DEVA Partisi Kahramanmaraş Milletvekili İrfan Karatutlu, pazar günü düzenlenen Akademik Personel Lisansüstü Sınavı’na (ALES) milletvekili kimlik kartıyla alınmadığını belirtti.
Kamu Yönetimi alanında doktora yapmak istediğini ve bunun için ALES’e başvurduğunu ifade eden Karatutlu, geçen pazar günü düzenlenen sınav için Eskişehir Osmangazi Üniversitesi’ne gittiğini kaydetti. Sınava giriş belgesi ile milletvekili kimlik kartını görevliye verdiğinde, bu kimlik kartıyla sınava giremeyeceğinin söylendiğini aktardı.
"Cumhurbaşkanı olsa bu kimlikle giremez"
Karakutlu şöyle devam etti: "Eskişehir Osmangazi Üniversitesi’nde, master’ımı bitirmiştim, doktora programına katılmak için ALES’e başvurumu yaptım. Sınav yerim Osmangazi Üniversitesi'ydi. O gün üniversiteye giriş giriş belgem ile birlikte Türkiye Büyük Millet Meclisi'nin bana verdiği kimlik kartıyla başvurumu yaptım.

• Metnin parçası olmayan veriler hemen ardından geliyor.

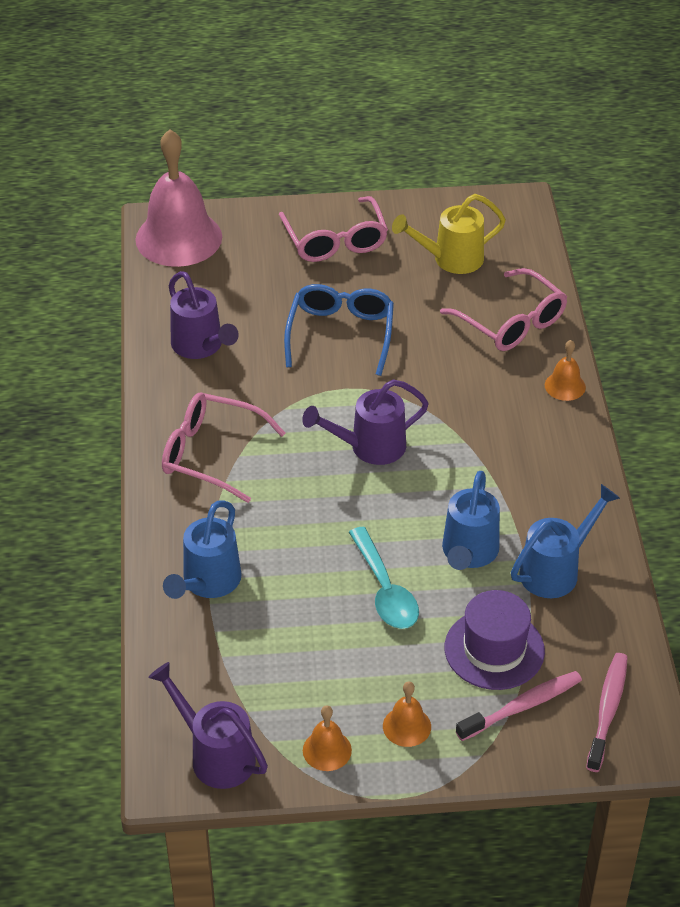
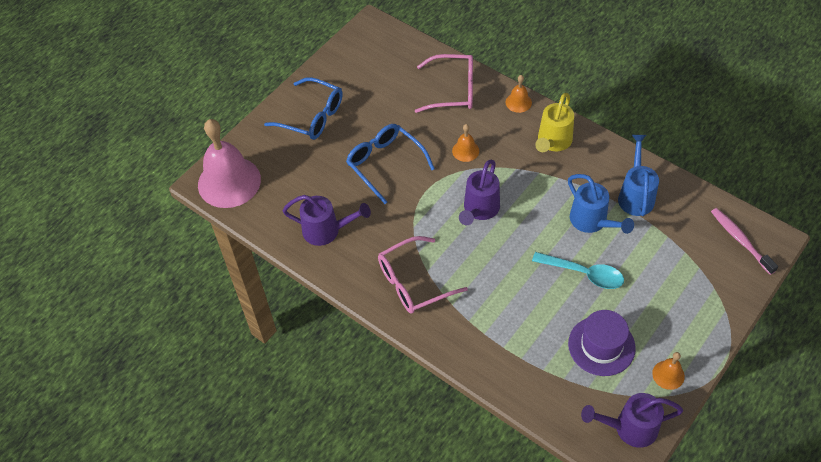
camera: 45 degrees left, 10 degrees up
blue watering can [163,500,242,599] -> none
pink glasses [279,196,388,262] -> blue glasses [264,77,343,140]
orange bell [383,681,431,747] -> orange bell moved to [452,124,479,162]
yellow watering can [392,194,506,274] -> yellow watering can moved to [535,93,574,152]
purple hat [445,590,545,690] -> purple hat moved to [568,310,636,376]
pink toothbrush [456,671,582,741] -> none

Fakat bina görevlisi bu kimlik kartıyla girilemeyeceğini belirtti. Kimlik kartının 3671 sayılı Yasanın ek 1. maddesi gereğince resmi kimlik hüviyetinde olduğunu belirtmeme rağmen bunu kabul etmedi. Hatta orada ‘Cumhurbaşkanı da olsa bu kimlikle bu sınava giremez’ şeklinde kendine özgüven gösteren tavırlar içinde bulundu.
Kendisine, ben bir üst sorumlunun kim olduğunu sordum ve il sorumlusu olduğunu belirten Osmangazi Üniversitesi'nden bir hoca geldi, yine aynı şekilde bu kimlikle giremeyeceğimi söyledi. Akabinde ÖSYM Genel Merkezi ile telefonlaştılar. ÖSYM Başkan Yardımcısı Cengiz Ceylan'la görüşüldüğünü ve Cengiz Ceylan'ın da yine kabul edilmemem yönünde beyanatta bulunduğunu söylediler. 15 dakikalık bir müzakere sürecinden sonra Cengiz Ceylan tekrar arandı ve ısrarla söylememe rağmen bu kimlik kartıyla sınava alınmamam yönünde kendisinin beyanı oldu.
"Numan Kurtulmuş'la görüşeceğim"
Buradaki sorun şu: 3671 sayılı Kanunun Ek 1. maddesinde Türkiye Büyük Millet Meclisi kimlikleri resmi hüviyettir ve bütün resmi kurumlarda kullanılabilir. Maalesef ki bu iki profesör bu yasayı bilmiyorlardı ve işin ilginç yanı da ÖSYM Başkan Yardımcısı da bu yasanın farkında değildi. Ben sınava alınmadım. Tabii şunu farkettim; bütün bu sınavlarda gerçekten eğitim almış insanların bina sorumlusu veya il sorumlusu yapılması gerektiğine inandım. Orada arkadaşlarımızın profesör titri olmalarına rağmen sınavla ilgili kanunları bilmiyorlar. Çözümcül bir yaklaşım üretmemek için direndiklerini gözlemledim. Konuyla ilgili ÖSYM Başkanı ile görüştüm. Araştıracağını belirtti. Osmangazi Üniversitesi Rektörüyle görüştüm. Kendisi olayın yanlış olduğunu belirtti. Tabii ki ben bunu bizim Türkiye Büyük Millet Meclisi'nin Başkanı Numan Bey'le de görüşeceğim, ona da söyleyeceğim.
Burada olay şudur; bir milletvekili sınava girme hakkını fevri davranışlar nedeniyle, bireysel davranışlar nedeniyle kaybetmiştir. Ama binlerce gencimizin de bunu yıllar içerisinde şahit olarak ben de yaşadım ama özellikle sorumlu kişilerin de iyi eğitilmesi kanaati bende oluştu."